Title:
Fly Ash Containing Petroleum Contaminated Soils
Author(s):
A. Samer Ezeldion, David A. Vaccari, and Robert T. Mueller
Publication:
Symposium Paper
Volume:
132
Issue:
Appears on pages(s):
693-712
Keywords:
compressive strength; concretes; flexural strength; fly ash; impurities; permeability; site cleanup; soils; solidification; stabilization; wastes; waste treatment; Materials Research
DOI:
10.14359/2173
Date:
5/1/1992
Abstract:
With more than 3 million underground storage tanks located throughout the U.S., and mass oil drilling, production, and transportation, leaking problems generate large quantities of petroleum-contaminated soils (PCS). With the limited availability of solid waste disposal facilities, research is needed to investigate viable reuse options for PCS. Paper presents an attempt to apply stabilization/solidification techniques to PCS to bind the hydrocarbons in a structure formed by cement, fly ash, and aggregates to produce a construction material suitable for bulk applications. An experimental program was developed to examine the potential for using PCS as a fine aggregate replacement in concrete.
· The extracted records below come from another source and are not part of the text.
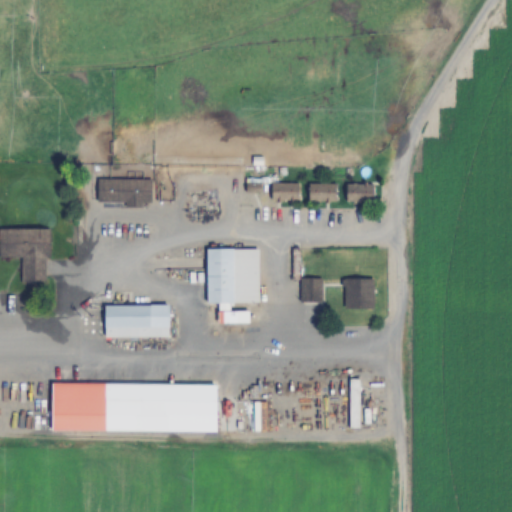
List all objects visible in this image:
building: (123, 191)
building: (283, 192)
building: (321, 193)
building: (358, 193)
building: (27, 252)
building: (231, 282)
building: (310, 291)
building: (357, 294)
building: (136, 322)
building: (353, 404)
building: (133, 408)
building: (258, 417)
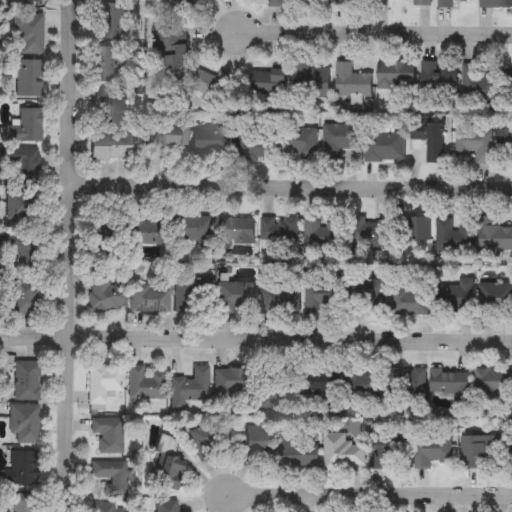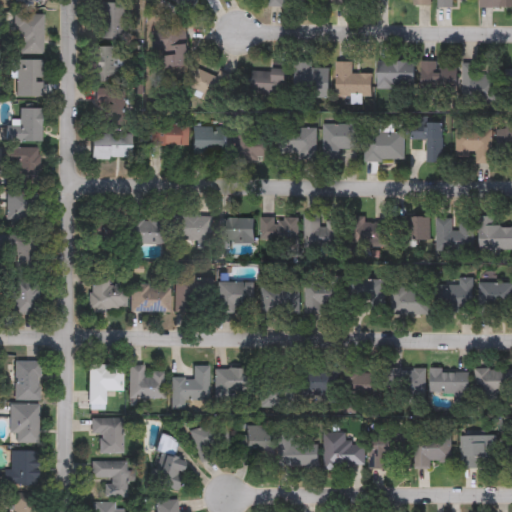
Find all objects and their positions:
building: (26, 2)
building: (27, 2)
building: (185, 3)
building: (186, 3)
building: (275, 3)
building: (329, 3)
building: (329, 3)
building: (421, 3)
building: (422, 3)
building: (446, 3)
building: (449, 3)
building: (276, 4)
building: (496, 4)
building: (496, 4)
building: (111, 21)
building: (112, 22)
road: (374, 30)
building: (26, 34)
building: (26, 35)
building: (175, 49)
building: (175, 50)
building: (106, 64)
building: (108, 66)
building: (395, 75)
building: (396, 76)
building: (27, 78)
building: (437, 78)
building: (28, 79)
building: (438, 79)
building: (480, 79)
building: (267, 80)
building: (268, 81)
building: (351, 81)
building: (481, 81)
building: (509, 81)
building: (310, 82)
building: (352, 82)
building: (509, 82)
building: (311, 83)
building: (210, 86)
building: (210, 87)
building: (26, 127)
building: (26, 128)
building: (166, 135)
building: (167, 136)
building: (429, 138)
building: (338, 139)
building: (209, 140)
building: (430, 140)
building: (299, 141)
building: (339, 141)
building: (209, 142)
building: (253, 142)
building: (505, 142)
building: (300, 143)
building: (505, 143)
building: (254, 144)
building: (474, 144)
building: (475, 146)
building: (384, 147)
building: (108, 148)
building: (385, 148)
building: (109, 149)
building: (22, 166)
building: (23, 167)
road: (291, 184)
building: (20, 206)
building: (21, 207)
building: (103, 229)
building: (416, 229)
building: (192, 230)
building: (104, 231)
building: (145, 231)
building: (193, 231)
building: (278, 231)
building: (416, 231)
building: (234, 232)
building: (279, 232)
building: (319, 232)
building: (145, 233)
building: (235, 233)
building: (320, 233)
building: (366, 233)
building: (366, 235)
building: (453, 236)
building: (454, 237)
building: (495, 239)
building: (495, 240)
building: (25, 254)
building: (25, 255)
road: (70, 256)
building: (105, 295)
building: (370, 295)
building: (192, 296)
building: (25, 297)
building: (106, 297)
building: (193, 297)
building: (371, 297)
building: (454, 297)
building: (25, 298)
building: (148, 298)
building: (235, 298)
building: (494, 298)
building: (149, 299)
building: (237, 299)
building: (455, 299)
building: (495, 299)
building: (278, 300)
building: (279, 301)
building: (324, 301)
building: (324, 302)
building: (411, 302)
building: (412, 303)
road: (255, 339)
building: (25, 381)
building: (321, 381)
building: (26, 382)
building: (321, 382)
building: (450, 382)
building: (143, 383)
building: (493, 383)
building: (275, 384)
building: (451, 384)
building: (493, 384)
building: (144, 385)
building: (231, 385)
building: (276, 385)
building: (363, 385)
building: (232, 386)
building: (363, 386)
building: (189, 387)
building: (410, 387)
building: (190, 388)
building: (412, 388)
building: (23, 424)
building: (24, 425)
building: (108, 435)
building: (109, 436)
building: (208, 439)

Two PCS types with different levels of heating oil contamination were investigated (0.11 and 0.66 percent contamination concentration by weight). For each soil type, nine mixtures were obtained by replacing sand with PCS (PCS-sand ratio of 10, 20, and 40 percent by weight) and Class C fly ash with cement (fly ash-cement ratio of 10 and 20 percent by weight). Compressive and flexural strengths, permeability (hydraulic conductivity), and leachability of benzene-to-water tests were conducted. Results indicate that the addition of PCS reduces both the compression and flexural strengths of concrete. However, the obtained strength is adequate for structural applications. Concrete containing higher PCS-sand replacement ratio develops lower strength. That strength loss increases with higher contamination concentration. Given longer curing time, the fly ash presence can reduce such loss. The permeability coefficient of PCS concrete is slightly higher than control. Fly ash addition yields a more impermeable PCS concrete. For both soil types, at 40 percent PCS-sand replacement ratio, the leachability of benzene was nondetectable after 24 hr and 10 days of casting.